En effet, comme mentionné plus haut, l’utilisation du charbon de bois est l’une des causes principales de la déforestation et de la dégradation des forêts. Et la disparition des forêts impacte directement sur l’environnement, d’où les changements climatiques.
Même si au Togo, des projets comme le Redd+ instauré en 2016, ont pour objectifs de permettre à la forêt et aux arbres hors-forêt de continuer par jouer leur rôle socio-économique et écologique. Il y a encore du chemin à faire, surtout si le prix des énergies renouvelables reste élevé.
D’autres solutions comme des foyers améliorés existent mais, elles ont besoin d’un accompagnement de l’Etat pour se développer. Ce qui n’est pas encore le cas. « Nous disposons des alternatives pour lutter contre l’utilisation à grande échelle du charbon dans les ménages. Avec nos inventions, le problème peut être résolu », dixit Florent Tchassé, un jeune inventeur de foyer amélioré.
On se souvient qu’au lendemain de la célébration des 70 ème anniversaires de l’Organisation des nations unies, les Objectifs du millénaire pour le développement (Omd), qui sont arrivés à terme, ont été remplacés par les Objectifs pour le développe ment durable (Odd).
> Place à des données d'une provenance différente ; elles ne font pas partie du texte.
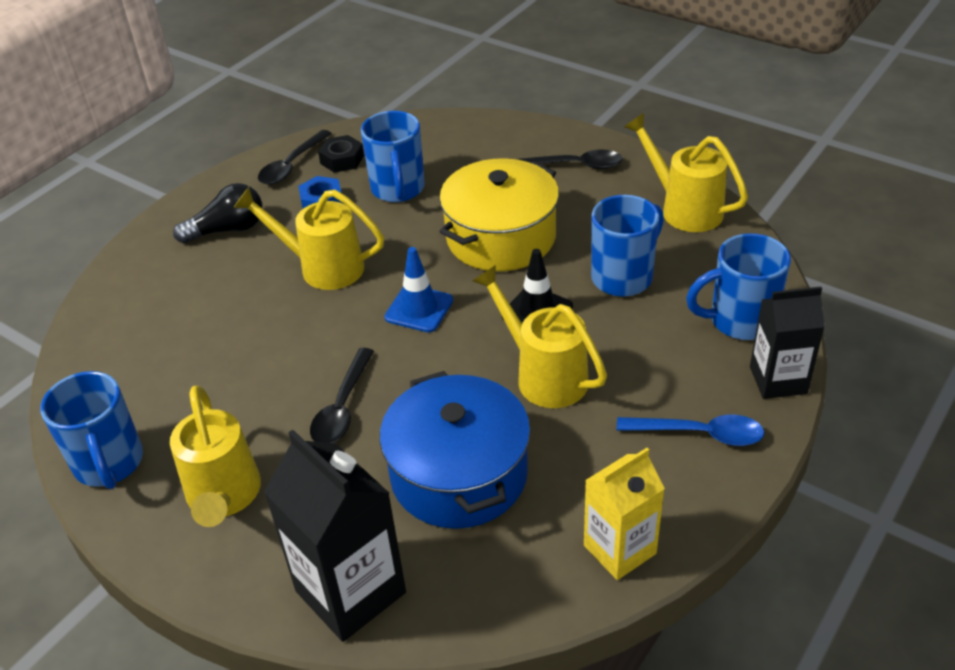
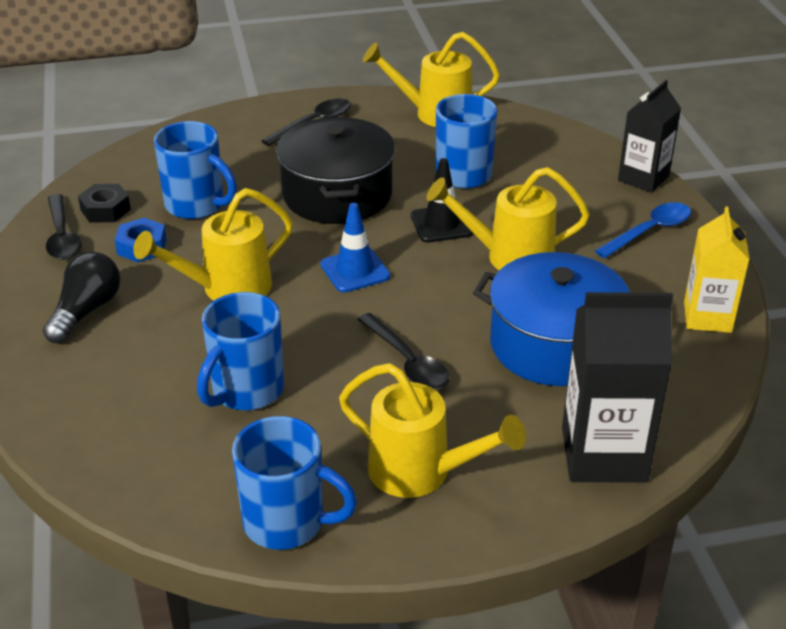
camera: 50 degrees left, 5 degrees down
(501, 237) = (337, 194): yellow pot -> black pot
(739, 321) = (572, 159): blue mug -> blue mug (246, 391)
Le Togo a été choisi comme pays pilote devant œuvrer pour la prolongation des Objectifs du millénaire pour le développement. De ce fait, le pays a bénéficié des financements à travers des projets notamment le projet de Réduction des émissions dues à la déforestation et à la dégradation des forêts (Redd+). L’Objectif 7 des Odd vise notamment à garantir l’accès de tous à des services énergétiques fiables, durables et modernes, à un coût abordable. Mais, les décisions qui devraient accompagner ces projets peinent à être prises par le gouvernement togolais.
C’est clair que le gouvernement togolais doit aujourd’hui mettre tout en œuvre pour permettre aux populations de participer significativement à la réduction des émissions des gaz à effet de serre en prenant des mesures courageuses. Et baisser le prix du gaz pourrait faire partie de ces mesures. Ceci s’accordera avec les engagements du gouvernement en l’occurrence, celui de réduire de 2%, l’émission des gaz à effet de serre pris par le Togo lors de la COP21. L’utilisation de combustibles propres pour la préparation des repas et autres pourrait y participer grandement.